A inversão das fases da licitação
proposta pelo projeto, em que serão analisados os
preços para depois avaliar somente os documentos
de habilitação da oferta vencedora, também
pode comprometer a isenção do processo, segundo
o diretor da Apeop. “A inversão leva apenas
em consideração o preço oferecido.
O administrador é quase obrigado a contratar a empresa
com a melhor oferta sem poder levar em consideração
outros aspectos como a qualidade do trabalho”, diz.
Entidades mobilizadas
O vice-presidente de obras públicas
do Sindicato da Indústria da Construção
Civil do Estado de São Paulo (SindusCon-SP), Luiz
Antônio Messias, adiantou que as entidades do setor
de construção civil devem voltar a conversar
na comissão sobre a alteração da lei
de licitações organizada pela Câmara
Brasileira da Indústria da Construção
(Cbic) a partir da próxima semana. “As entidades
ligadas à construção civil já
estão mobilizadas para alterar o projeto e apresentar
ao Congresso sugestões e reivindicações.”

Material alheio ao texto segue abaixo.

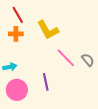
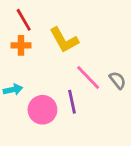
purple line: (46, 82) -> (72, 102), moved
pink circle: (17, 90) -> (42, 110), moved

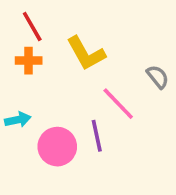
gray semicircle: (118, 80) -> (158, 77), moved

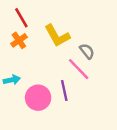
orange cross: (29, 61) -> (19, 40), turned -35
gray semicircle: (158, 77) -> (87, 51), moved

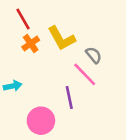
orange cross: (19, 40) -> (31, 43), moved
pink circle: (38, 98) -> (41, 121), moved

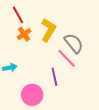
yellow L-shape: (62, 38) -> (48, 30), turned -120
gray semicircle: (94, 55) -> (74, 43), size x1.5

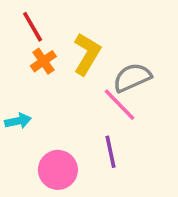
gray semicircle: (74, 43) -> (132, 77), turned -75
purple line: (54, 77) -> (110, 152), moved

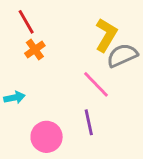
yellow L-shape: (87, 54) -> (106, 35), moved
gray semicircle: (132, 77) -> (122, 55), moved

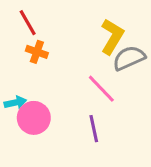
orange cross: (35, 49) -> (37, 52), turned -36
pink circle: (47, 137) -> (34, 118), moved

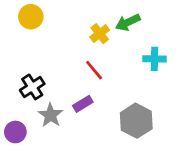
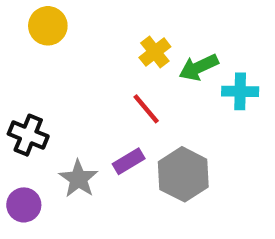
green arrow: (128, 22) -> (199, 67), moved
black cross: (32, 87) -> (28, 135), moved, turned -35
gray hexagon: (136, 121) -> (183, 174), moved

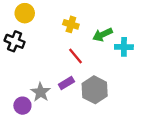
yellow cross: (155, 52) -> (71, 24), moved, turned -35
black cross: (28, 135) -> (15, 41), moved
purple circle: (24, 205) -> (22, 106), moved

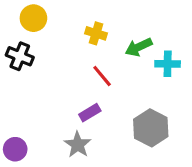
gray hexagon: (95, 90) -> (151, 128), moved
gray star: (41, 92) -> (78, 145), moved
purple circle: (22, 106) -> (15, 149), moved

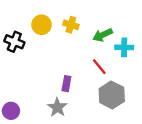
yellow circle: (33, 18) -> (42, 25), moved
red line: (102, 76) -> (99, 67), moved
purple rectangle: (90, 113) -> (66, 84), turned -49

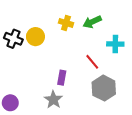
yellow circle: (42, 25) -> (35, 37), moved
green arrow: (103, 35) -> (92, 22), moved

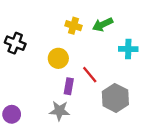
yellow circle: (35, 37) -> (58, 58), moved
red line: (92, 62) -> (90, 75), moved
gray star: (53, 100) -> (59, 111), turned -30

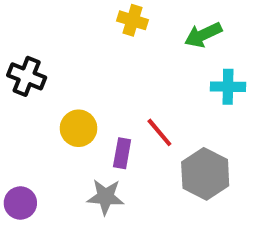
green arrow: (103, 24) -> (203, 35), moved
yellow cross: (73, 26) -> (132, 20), moved
yellow circle: (58, 58) -> (79, 128), moved

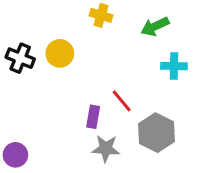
yellow circle: (79, 128) -> (60, 53), moved
gray star: (106, 197) -> (106, 148), moved

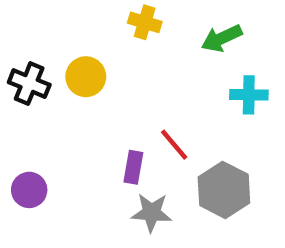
purple circle: (15, 155) -> (29, 190), moved

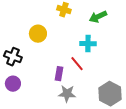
black cross: (29, 83) -> (13, 57), moved
cyan cross: (249, 95) -> (88, 44), moved
gray hexagon: (224, 190) -> (110, 94), moved

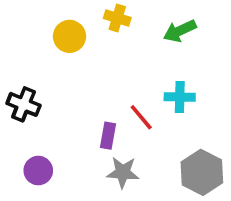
yellow circle: (38, 34) -> (69, 36), moved
cyan cross: (88, 44) -> (180, 97), moved
purple circle: (13, 84) -> (38, 171), moved

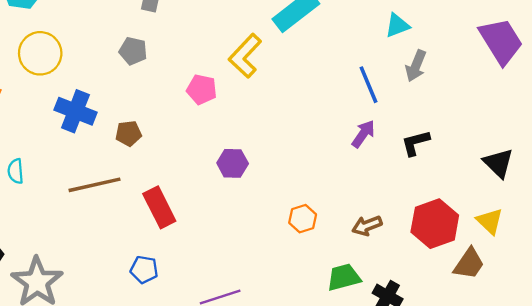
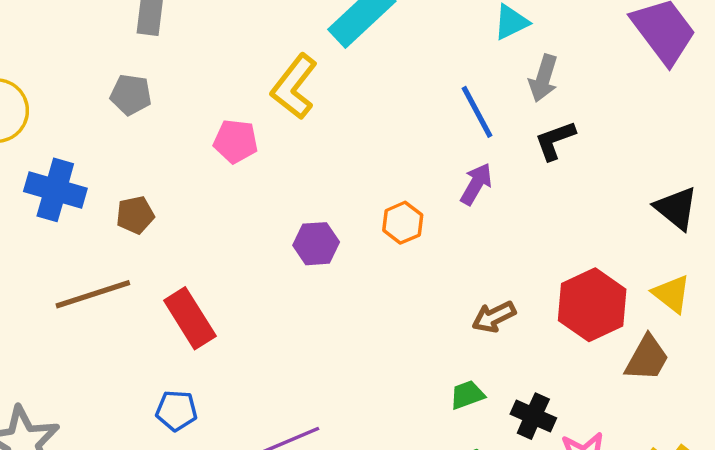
black L-shape: (416, 143) -> (555, 140), moved
purple hexagon: (233, 163) -> (316, 244), moved
orange hexagon: (303, 219) -> (403, 223), moved
green trapezoid: (344, 277) -> (467, 395), size x0.7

Messias conta que a comissão já
discute possíveis alterações da atual
lei de licitações n° 8.666 de 1993, desde
2005 e que já tem uma série de medidas consensuais
que deverão ser sugeridas para alterar a lei. “Não
é o caso de criar uma lei nova sobre o tema. Já
conhecemos as dificuldades dessa lei e podemos apenas alterá-la
para dar mais agilidade e transparência.”
Poucas mudanças
Boa parte das alterações
propostas no projeto já vêm sendo aplicadas
via decreto em concessões públicas ou em processos
que envolvem parceria público-privada (PPP), segundo
Jacintho Arruda, professor de Direito Administrativo do
GVLaw — Programa de Especialização e
Educação Continuada da Escola de Direito de
São Paulo da Fundação Getúlio
Vargas (FGV).
A mudança mais significativa do
projeto, na opinião do professor, é a inversão
de fases do processo, que já ocorre no caso das PPPs.

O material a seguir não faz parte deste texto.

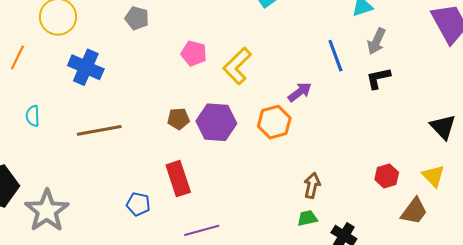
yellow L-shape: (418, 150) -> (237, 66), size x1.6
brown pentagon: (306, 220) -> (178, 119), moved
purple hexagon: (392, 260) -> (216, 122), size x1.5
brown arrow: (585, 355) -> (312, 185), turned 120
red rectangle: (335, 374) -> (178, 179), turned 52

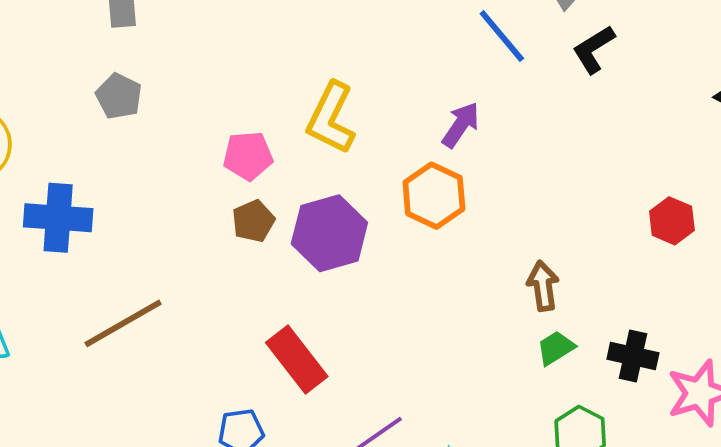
gray pentagon: (137, 18) -> (119, 96), turned 30
pink pentagon: (194, 53) -> (248, 156), moved
brown pentagon: (178, 119) -> (253, 221), moved

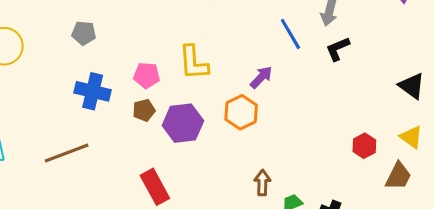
gray pentagon: (119, 96) -> (84, 33), turned -30
yellow L-shape: (331, 118) -> (194, 63), turned -39
blue cross: (58, 218) -> (93, 91), moved
brown arrow: (543, 286) -> (262, 183), moved

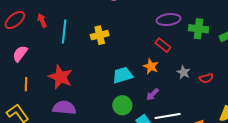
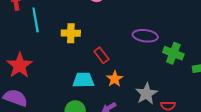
cyan line: (64, 31) -> (36, 20), turned -30
red rectangle: (163, 45) -> (101, 55), moved
gray star: (184, 72) -> (146, 94), size x1.5

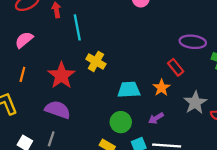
yellow cross: (71, 33) -> (96, 61), moved, turned 30
red rectangle: (101, 55) -> (176, 67), moved

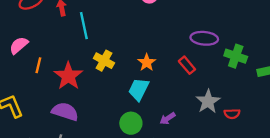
pink semicircle: (24, 40) -> (19, 45), moved
orange line: (22, 74) -> (38, 65), moved
orange star: (162, 88) -> (147, 62), moved
cyan trapezoid: (129, 90) -> (139, 89), turned -60

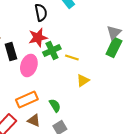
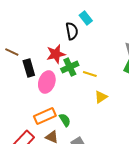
black semicircle: (41, 12) -> (72, 31), moved
green semicircle: (55, 105) -> (65, 120), moved

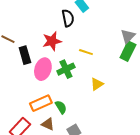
green cross: (70, 67) -> (66, 69), moved
yellow line: (90, 74) -> (86, 52), moved

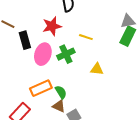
gray triangle: (128, 36) -> (128, 21), turned 35
yellow triangle: (97, 84) -> (97, 69), turned 40
brown triangle: (48, 124) -> (59, 106), moved

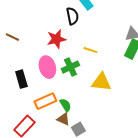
black rectangle: (25, 40) -> (21, 79), moved
pink ellipse: (43, 54) -> (47, 67), turned -35
yellow triangle: (97, 69) -> (101, 82), size x1.5

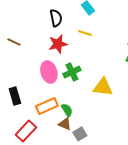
black semicircle: (72, 16) -> (56, 18), moved
yellow line: (90, 50) -> (85, 33), moved
black rectangle: (21, 79) -> (15, 96), moved

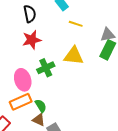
yellow line: (85, 33) -> (76, 24), moved
pink ellipse: (49, 72) -> (23, 80), moved
yellow triangle: (103, 87) -> (74, 56), moved

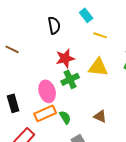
red star: (32, 40) -> (65, 58), moved
brown triangle: (39, 120) -> (100, 116), moved

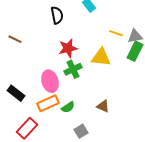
yellow line: (100, 35) -> (116, 33), moved
black rectangle: (13, 103) -> (16, 93), turned -36
green semicircle: (65, 117) -> (68, 107), turned 88

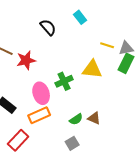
black semicircle: (57, 15) -> (48, 27), turned -30
red star: (68, 48) -> (26, 60), moved
green semicircle: (68, 107) -> (76, 119), moved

“Isso dá maior agilidade porque não
é preciso analisar a documentação de
todos, apenas do vencedor. Além de ganhar tempo,
o número de contestações na Justiça
também deve diminuir porque os licitantes só
contestarão o vencedor e não cada um dos participantes
do processo em fase de habilitação.”
Já Luís Eduardo Serra Netto,
do Duarte Garcia, Caselli Guimarães e Terra Advogados,
acredita que essa inversão de fases só é
aconselhável para processos de licitação
simples. “Em casos complexos, a inversão não
é recomendável porque o preço como
principal elemento permite que pessoas não qualificadas
sejam contratadas.
O administrador fica totalmente obrigado
a contratar pelo preço menor, o que pode favorecer
empresas sem experiências no ramo ou que não
oferecem um serviço de qualidade”. Mas, segundo
ele, o projeto estabelece que administrador poderá
optar por haver ou não a inversão de fases
no processo.
Na opinião da advogada Lúcia
Valle Figueiredo, professora de Direito Administrativo da
Pontifícia Universidade Católica (PUC-SP)
e juíza aposentada, o problema não está
na lei de licitações. “A lei é
boa, mas as partes não a cumprem como deveriam.”
Para ela, uma possível mudança da lei não
garantirá maior agilidade e transparência no
processo. “Os licitantes vão sempre apresentar
obstáculos contra o vencedor”, afirma a advogada.